Rússia amplia repressão e registra aumento histórico em casos de alta traição

Justiça russa passou classificar como 'alta traição' inclusive tentativas de fugir do país ou de transferir muito dinheiro para o exterior

O ano de 2023 marcou um aumento significativo no número de julgamentos por alta traição na Rússia. Até agora, os tribunais do país já processaram 70 casos do gênero, 37 deles julgados. Os números foram revelados na quinta-feira (21) pelo projeto de direitos humanos Primeiro Departamento, que ainda identificou outros episódios não registrados, o que leva o total para aproximadamente uma centena.

De acordo com relatório publicado pela entidade, a questão está diretamente relacionada à guerra com a Ucrânia e à forma como muitos russos têm reagido a ela, levando o governo a intensificar a repressão. Diante da insatisfação popular, o Judiciário apertou o cerco e tornou-se menos tolerante com ações que em outros tempos eram corriqueiras e não configurariam crime.

“O ‘limite da sensibilidade’ das forças de segurança está diminuindo rapidamente. A divulgação de notícias da Ucrânia, a transferência de várias centenas de rublos ou o desejo de deixar o país começaram a ser reconhecidos como alta traição”, disse o advogado do Primeiro Departamento Evgeny Smirnov.

O presidente da Rússia, Vladimir Putin: russos em fuga devido à guerra (Foto: Wikimedia Commons)

O levantamento aponta 63 processos por alta traição levados aos tribunais neste ano, 33 deles já julgados. Os outros sete casos, quatro julgados, foram enquadrados em um artigo diferente, porém equivalente, do Código Penal russo: “Cooperação numa base confidencial com Estado estrangeiro, organização internacional ou estrangeira”, inserido na lei somente no ano passado.

Estes, no entanto, são apenas os casos registrados oficialmente pelos tribunais russos. Investigação conduzida pelo Primeiro Departamento mostra muitos outros pendentes, levando o total para 98. E é possível que existam ainda mais, considerando o sigilo que vem sendo adotado principalmente em processos militares.

“Acredito que houve mais de cem casos de traição apresentados neste ano, e o número continua aumentando”, afirmou Smirnov.

Insatisfação popular

Não por acaso, a cidade campeã de casos foi Rostov-on-Don, no sul do país, com nove processos por traição abertos, três deles já julgados. Foi lá que o Wagner Group deu uma de suas mais importantes cartadas durante o motim de 23 de junho.

Foi após assumirem o controle de Rostov-on-Don que os mercenários iniciaram a marcha rumo a Moscou, interrompida somente graças a um acordo medida pelo presidente de Belarus, Alexander Lukashenko, um importante aliado do homólogo russo Vladimir Putin.
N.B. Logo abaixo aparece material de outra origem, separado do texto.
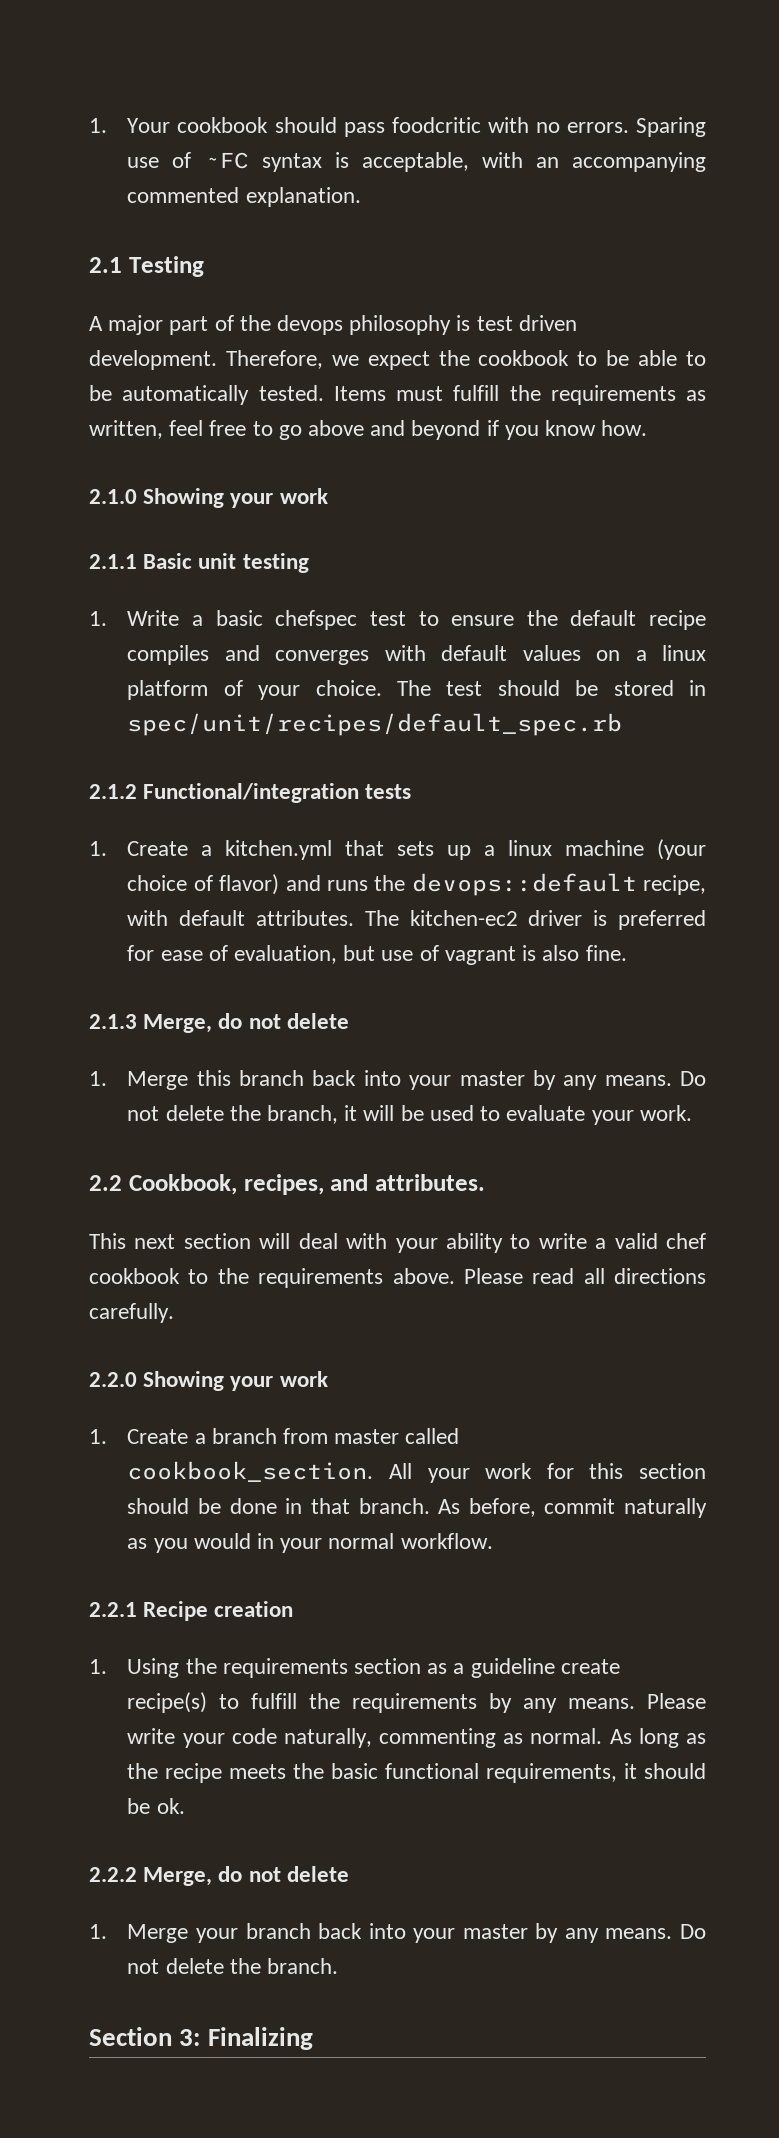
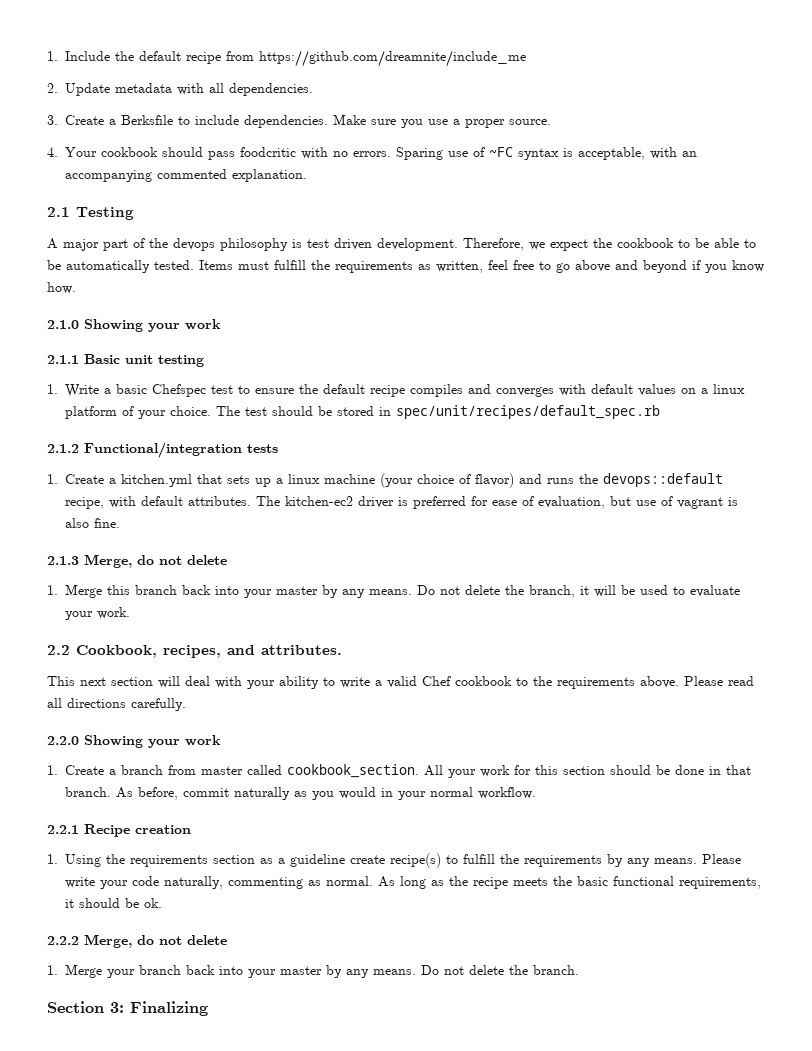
[89,118,107,133] 1. -> [47,50,526,67] [47,83,313,96] [47,114,551,128] [47,147,58,157] 1. Include the default recipe from https://github.com/dreamnite/include_me // 2. Update metadata with all dependencies. // 3. Create a Berksfile to include dependencies. Make sure you use a proper source. // 4.
[275,610,358,630] chefspec -> [152,384,206,397] Chefspec
[666,1233,706,1249] chef -> [422,676,451,686] Chef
Em julho deste ano, em artigo para o think tank Foreign Policy Research Institute, o analista Colin P. Clarke afirmou que os combatentes do Wagner Group tiveram “boas-vindas de heróis” na cidade, um importante foco de insatisfação com o governo.

“Os russos locais trouxeram comida e água para os combatentes e entoaram o nome do Wagner, indiscutivelmente a marca mercenária mais reconhecida do mundo, uma fonte de orgulho para muitos nacionalistas russos”, diz Clarke na publicação.

Críticas à guerra

Um figura conhecida que foi julgada e condenada por traição é o jornalista Vladimir Kara-Murza, sentenciado a 25 anos de prisão no início deste ano como parte dos esforços do governo russo para reprimir a dissidência. Em julgamento a portas fechadas, ele foi considerado culpado por disseminar “informações falsas” sobre o exército russo e por ter conexões com uma “organização indesejável.”

Kara-Murza é um jornalista e ativista da oposição que possui cidadania russa e britânica. Ele sobreviveu a dois envenenamentos, em 2015 e 2017, que ele acredita terem sido realizados pelo Kremlin, embora as autoridades russas neguem envolvimento. Ele também era um colaborador próximo do líder da oposição Boris Nemtsov, assassinado em Moscou em 2015.

Para aqueles julgados e condenados neste ano, caso do jornalista, a situação é consideravelmente mais difícil porque a pena prevista em lei aumentou bastante. Antes, o limite era de 20 anos de prisão, mas desde abril os réus acusados de traição podem ser sentenciados até à prisão perpétua.

E, segundo projeção de Dmitry Zair-Bek, chefe do Primeiro Departamento, a situação não vai melhorar em 2024. “Definitivamente haverá mais vereditos em casos de traição no próximo ano”, disse ele.